Privacy laws in Europe and Canada prohibit companies from revealing customer data, and the United States is moving to impose similar laws this summer. Canada's Privacy Commissioner was the first regulator to investigate Facebook's privacy practices and last year it struck a settlement with the social media company to tighten its policies.

Since then, however, the company has introduced a number of changes that have made it harder for users to protect their data and easier for outside companies to access customer information and track their Internet moves. The changes have triggered rebukes from the Privacy Commissioner and European regulators, and has triggered a formal complaint from U.S. advocacy groups to the Federal Trade Commission, which oversees U.S. privacy laws.

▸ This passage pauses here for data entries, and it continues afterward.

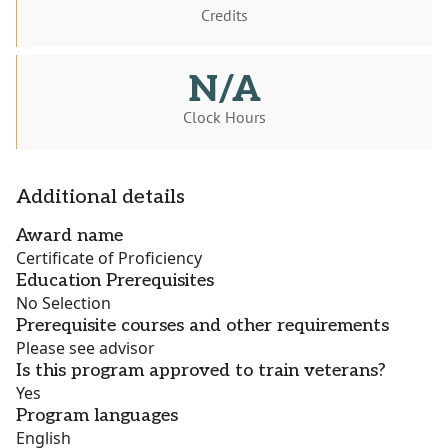
Credits
N/A
Clock Hours
Additional details
Award name
Certificate of Proficiency
Education Prerequisites
No Selection
Prerequisite courses and other requirements
Please see advisor
Is this program approved to train veterans?
Yes
Program languages
English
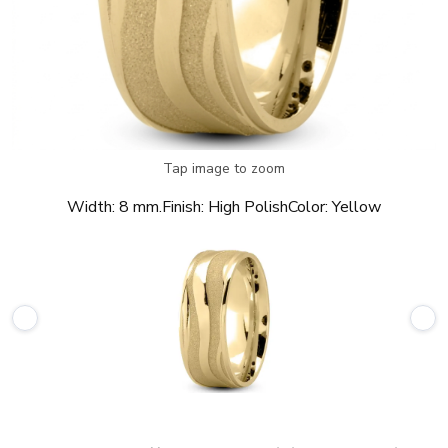
Tap image to zoom
Width:
8 mm.
Finish:
High Polish
Color:
Yellow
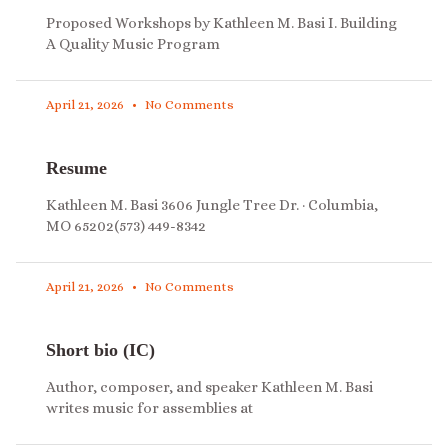
Proposed Workshops by Kathleen M. Basi I. Building
A Quality Music Program
April 21, 2026
No Comments
Resume
Kathleen M. Basi 3606 Jungle Tree Dr. · Columbia,
MO 65202(573) 449-8342
April 21, 2026
No Comments
Short bio (IC)
Author, composer, and speaker Kathleen M. Basi
writes music for assemblies at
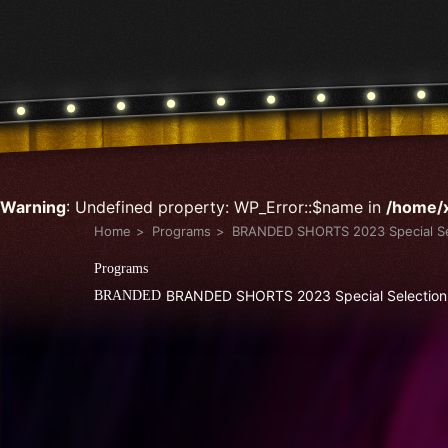
Warning
: Undefined property: WP_Error::$name in
/home/x
Home
Programs
BRANDED SHORTS 2023 Special Se
Programs
BRANDED SHORTS 2023 Special Selection
BRANDED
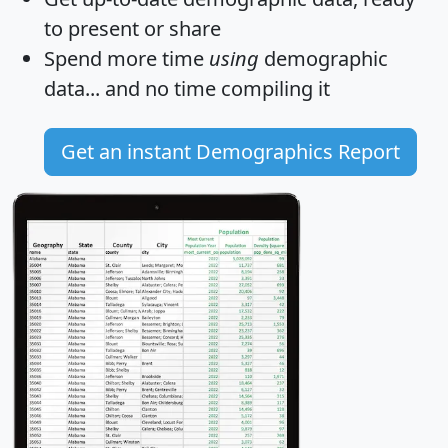
to present or share
Spend more time
using
demographic
data... and
no time
compiling it
Get an instant Demographics Report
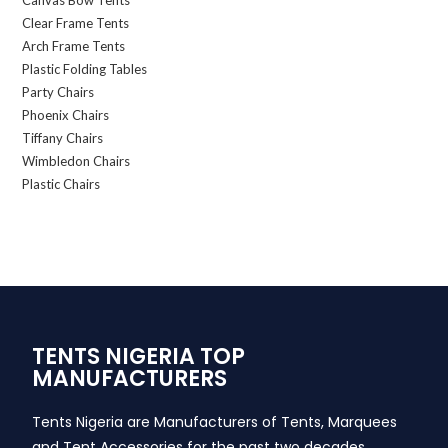
Canvas Bow Tents
Clear Frame Tents
Arch Frame Tents
Plastic Folding Tables
Party Chairs
Phoenix Chairs
Tiffany Chairs
Wimbledon Chairs
Plastic Chairs
TENTS NIGERIA TOP
MANUFACTURERS
Tents Nigeria are Manufacturers of Tents, Marquees
and Tent Accessories for the past two decades,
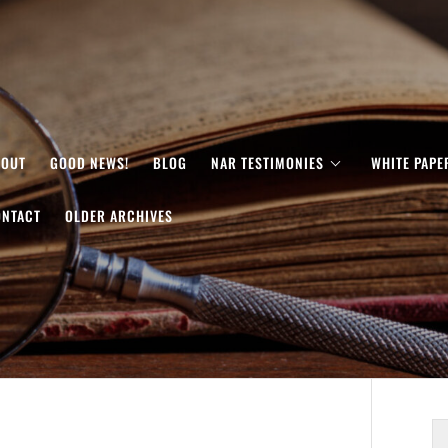
BOUT
GOOD NEWS!
BLOG
NAR TESTIMONIES
WHITE PAPE
ONTACT
OLDER ARCHIVES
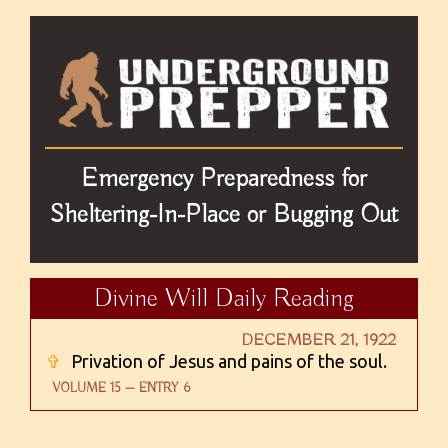
Emergency Preparedness for
Sheltering-In-Place or Bugging Out
Divine Will Daily Reading
DECEMBER 21, 1922
✞
Privation of Jesus and pains of the soul.
VOLUME 15 — ENTRY 6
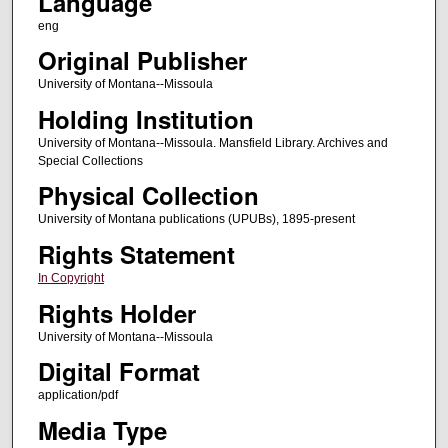
Language
eng
Original Publisher
University of Montana--Missoula
Holding Institution
University of Montana--Missoula. Mansfield Library. Archives and
Special Collections
Physical Collection
University of Montana publications (UPUBs), 1895-present
Rights Statement
In Copyright
Rights Holder
University of Montana--Missoula
Digital Format
application/pdf
Media Type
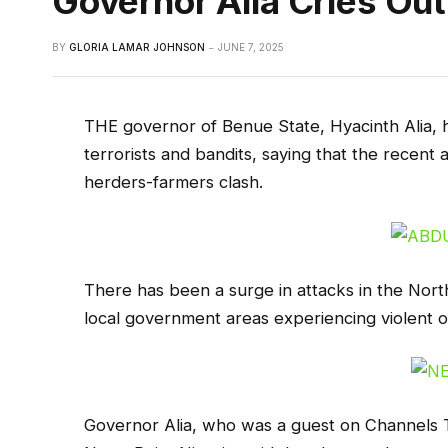
Governor Alia Cries Out
BY
GLORIA LAMAR JOHNSON
JUNE 7, 2025
THE governor of Benue State, Hyacinth Alia, h
terrorists and bandits, saying that the recent 
herders-farmers clash.
There has been a surge in attacks in the Nort
local government areas experiencing violent o
Governor Alia, who was a guest on Channels Te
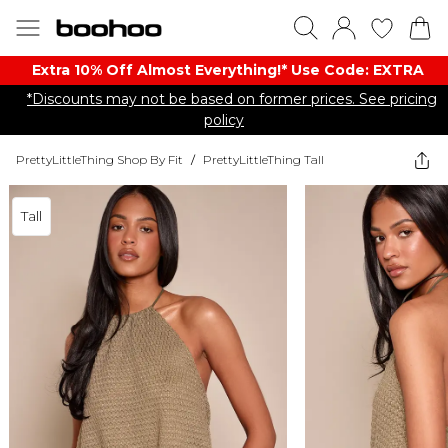
Extra 10% Off Almost Everything​​!* Use Code: EXTRA
*Discounts may not be based on former prices. See pricing
policy
PrettyLittleThing Shop By Fit
/
PrettyLittleThing Tall
Tall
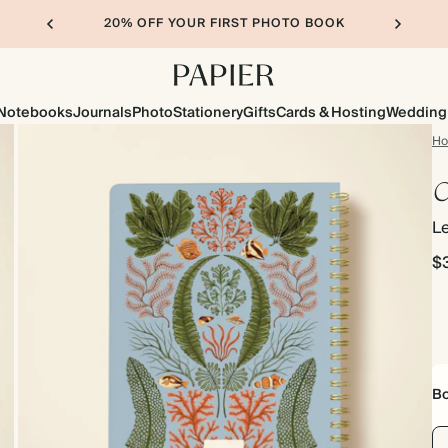
20% OFF YOUR FIRST PHOTO BOOK
Notebooks
Journals
Photo
Stationery
Gifts
Cards & Hosting
Wedding
H
C
Le
$
Bo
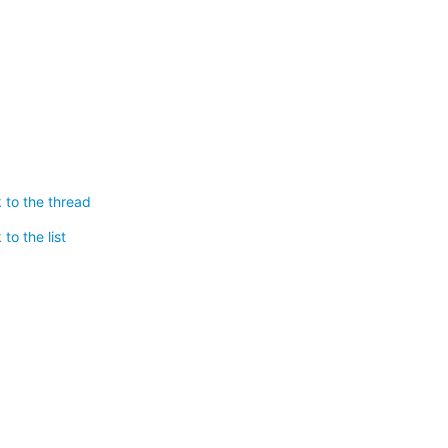
 to the thread
to the list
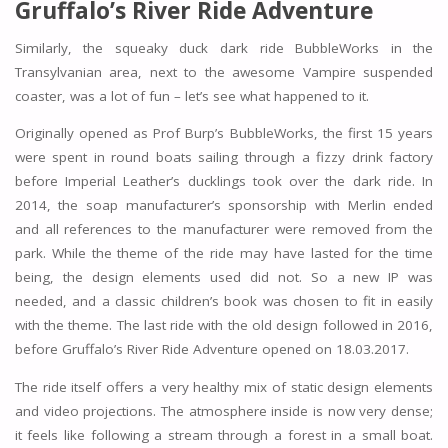
Gruffalo’s River Ride Adventure
Similarly, the squeaky duck dark ride BubbleWorks in the
Transylvanian area, next to the awesome Vampire suspended
coaster, was a lot of fun – let’s see what happened to it.
Originally opened as Prof Burp’s BubbleWorks, the first 15 years
were spent in round boats sailing through a fizzy drink factory
before Imperial Leather’s ducklings took over the dark ride. In
2014, the soap manufacturer’s sponsorship with Merlin ended
and all references to the manufacturer were removed from the
park. While the theme of the ride may have lasted for the time
being, the design elements used did not. So a new IP was
needed, and a classic children’s book was chosen to fit in easily
with the theme. The last ride with the old design followed in 2016,
before Gruffalo’s River Ride Adventure opened on 18.03.2017.
The ride itself offers a very healthy mix of static design elements
and video projections. The atmosphere inside is now very dense;
it feels like following a stream through a forest in a small boat.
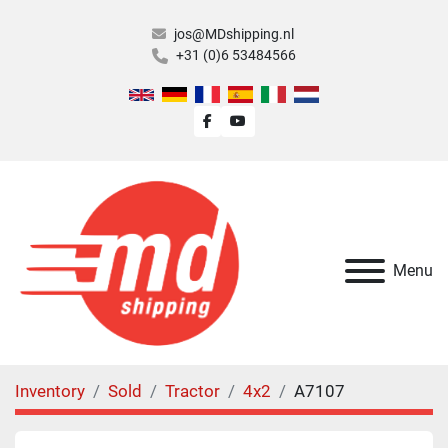
jos@MDshipping.nl
+31 (0)6 53484566
facebook
youtube
Menu
Inventory
Sold
Tractor
4x2
A7107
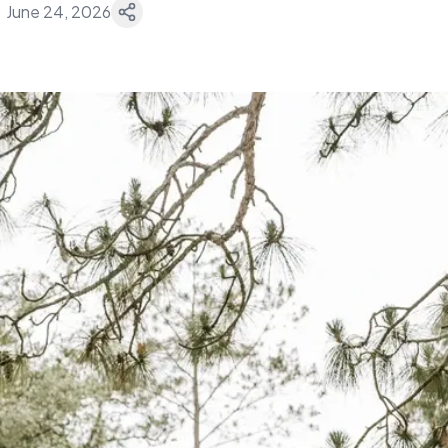
June 24, 2026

"They had every opportunity after the Privacy Commissioner's investigation to get it right, but instead they continue to push the limits to see what they can get away with," said David Fewer, an Ottawa University law professor whose 2008 complaint with the Canadian Internet Policy and Public Interest Clinic (CIPPIC) against Facebook triggered the regulator's investigation.

Some observers say Facebook's management must now convince its user base that privacy is indeed the company's top priority. Independent technology analyst Carmi Levy said the social network must focus all its efforts on securing its users' personal information, or it risks becoming obsolete, as many other such websites have in the past.

"[The privacy concerns are]at the root of a growing sense of discontent with the company," he said. "Facebook is at an inflection point: Either they make fundamental changes in their culture or they risk becoming the next Friendster.

"You only have so many chances with consumers and businesses alike before they seek alternatives."

In an opinion piece in The Washington Post on Monday, Mr. Zuckerberg blamed the backlash on the company's overly confusing privacy settings.

"Simply put, many of you thought our controls were too complex," Mark Zuckerberg wrote. "Our intention was to give you lots of granular controls; but that may not have been what many of you wanted. We just missed the mark."